Jogging or Running in Place: While stationary, start out lightly jogging in place. Progressively increase the tempo and knee drive to mimic running. This will help improve cardiovascular fitness, decrease pain, improve core strength, and hip mobility.
Jumping In Place: Start this exercise with the water at chest height and progressing to waist deep. Perform a few sets of repeated jumps. The deeper the water, the more it will help cushion when you land, thereby protecting your back, knees, and ankles.
Lap Swimming: Lap swimming can help ease back pain, but strokes and form matter. Keep your head and neck in line with your spine when you swim, and consider using goggles and a snorkel so that your face can remain in the water as much as possible. Start with the breast or back stroke, which involve less hyperextension than twisting, rotating moves—like the butterfly and freestyle strokes.
Water Aerobics: Water aerobics classes involve moves that often mimic land exercises like dancing, running, and jumping jacks. A good class should include a warm-up and a cool-down, including plenty of flexibility exercises, and be taught by an instructor with special training in aquatic fitness. Get the OK from your doctor before trying it, and inform your teacher of your condition so that she can modify exercises for you, if needed.
Water Walking: Once you’re in the water, start by simply walking around the pool to feel the tug of the water. Take long strides both forward, sideways, and backwards, starting in the shallow end and graduating to chest-high water. “As you increase depth and speed in the water, try to maintain normal walking gait and posture,” recommends Jake.
Tips For Any Water Workout
Whatever water workout you choose, here are some general tips to help you make the most of it while protecting your back from further discomfort:
Choose the Right Pool. You should be able to work out in different depths, as needed. Make sure the pool has an area where you can exercise in your own lane.
Check the Water Temperature. Water should be between 82 and 86 degrees, the recommended temperature for water workout exercises.
Always Warm Up First to Prevent Injury. A good warm up includes walking in the water or doing gentle, slow laps.
Stay Hydrated. Though you may not feel it, you will sweat during water exercise, so it’s important to drink water.
Consider Aquatic Equipment. Kick-boards, water webs, water weights, a water belt, and foam noodles are a few examples of tools that can enhance your workout by providing support and/or increased resistance. Set them on the side of the pool, within arm’s length, for easy access. Using a snorkel while swimming, even in an indoor pool, allows you to increase your focus on the movement of your body in the water.

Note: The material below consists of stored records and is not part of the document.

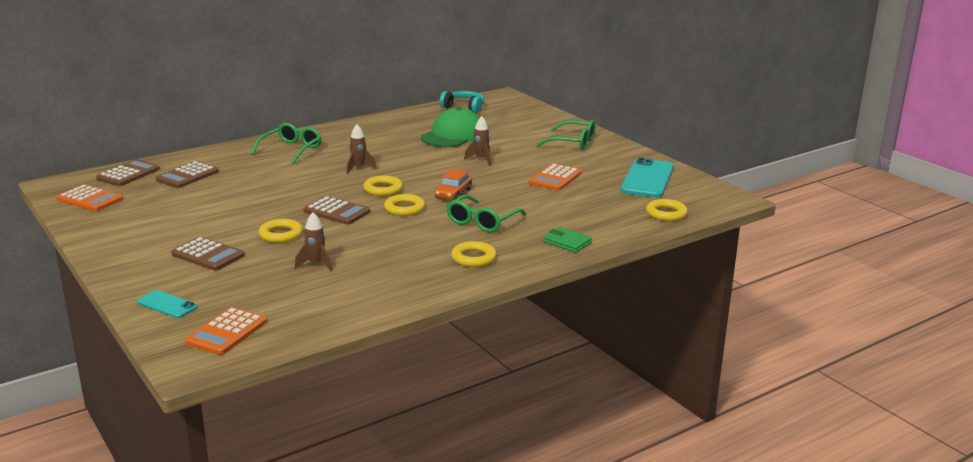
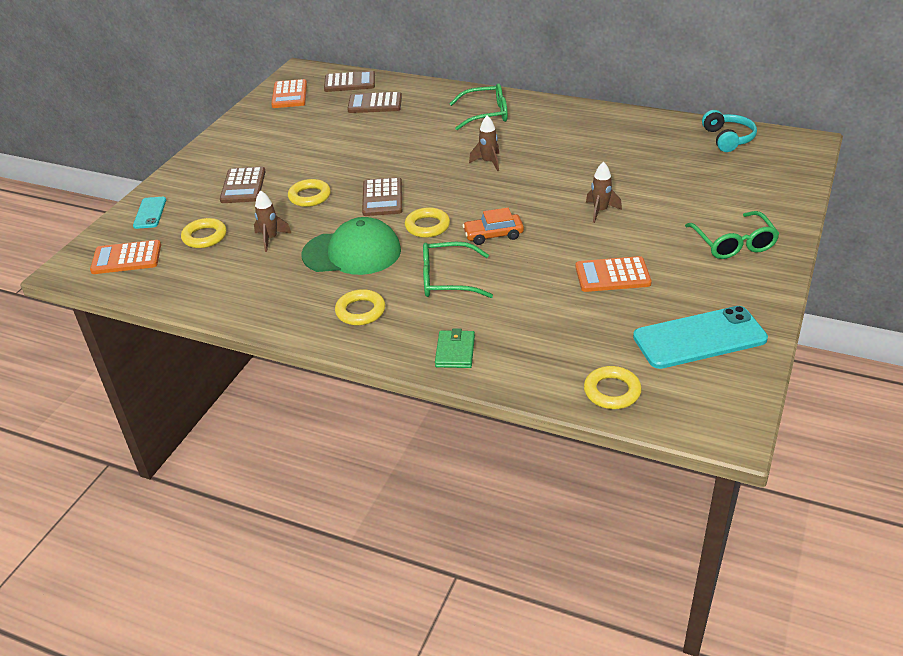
camera: 60 degrees right, 15 degrees up
(383, 189) = (456, 196): yellow ring -> yellow ring (204, 237)
(453, 135) = (640, 168): green cap -> green cap (352, 253)

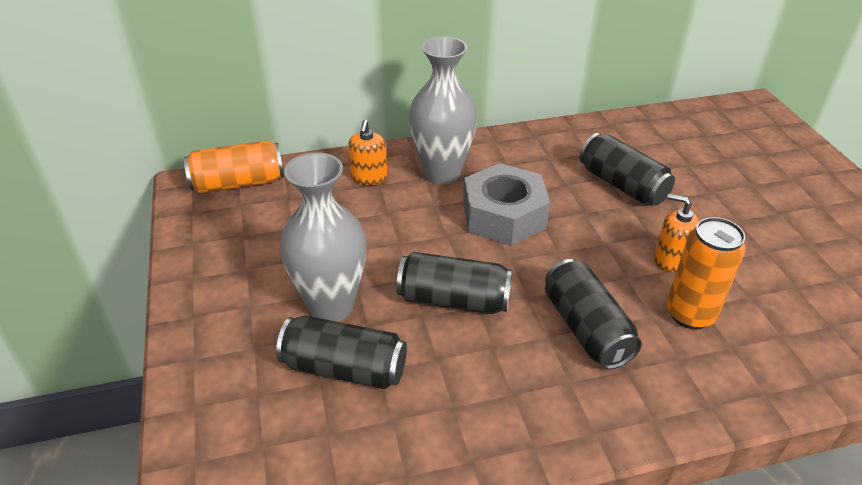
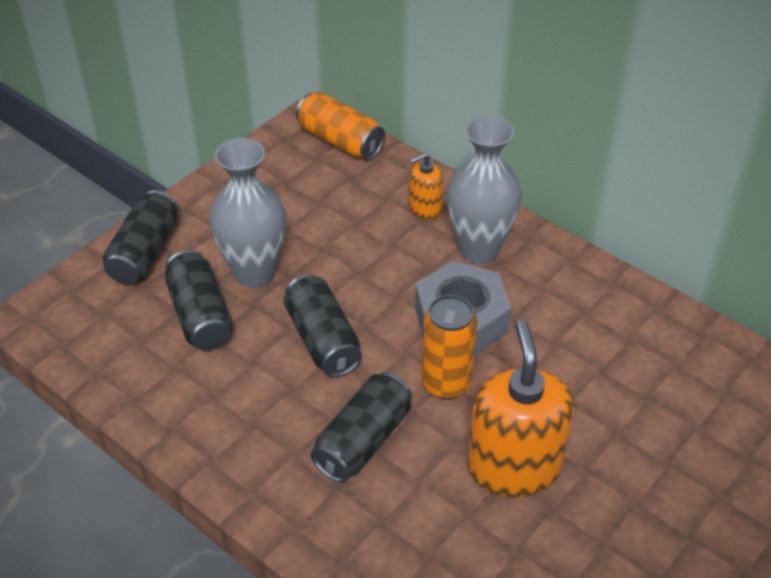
camera: 55 degrees right, 5 degrees up
(622, 185) = (599, 385): black can -> black can (145, 253)
(670, 259) = (514, 467): orange soap dispenser -> orange soap dispenser, size x1.98
(690, 314) = (447, 509): orange can -> orange can (446, 383)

Wear Water Shoes if You’re Concerned About Stability or Balance. They are made of water-resistant fabric and have soles with traction, allowing you to grip the pool floor more easily.
Protect Yourself from the Sun. If you are doing water exercise outside, wear waterproof sunscreen, as well as a hat and sunglasses (if possible) to protect yourself from harmful rays.
It’s best to consult with your physician before embarking on any kind of exercise program. Your doctor may recommend that you work with a physical therapist experienced in pool or hydrotherapy who can help design an exercise program that’s right for you. In some cases, that may include a combination of water exercises and land-based exercises, like yoga or aerobic stretches.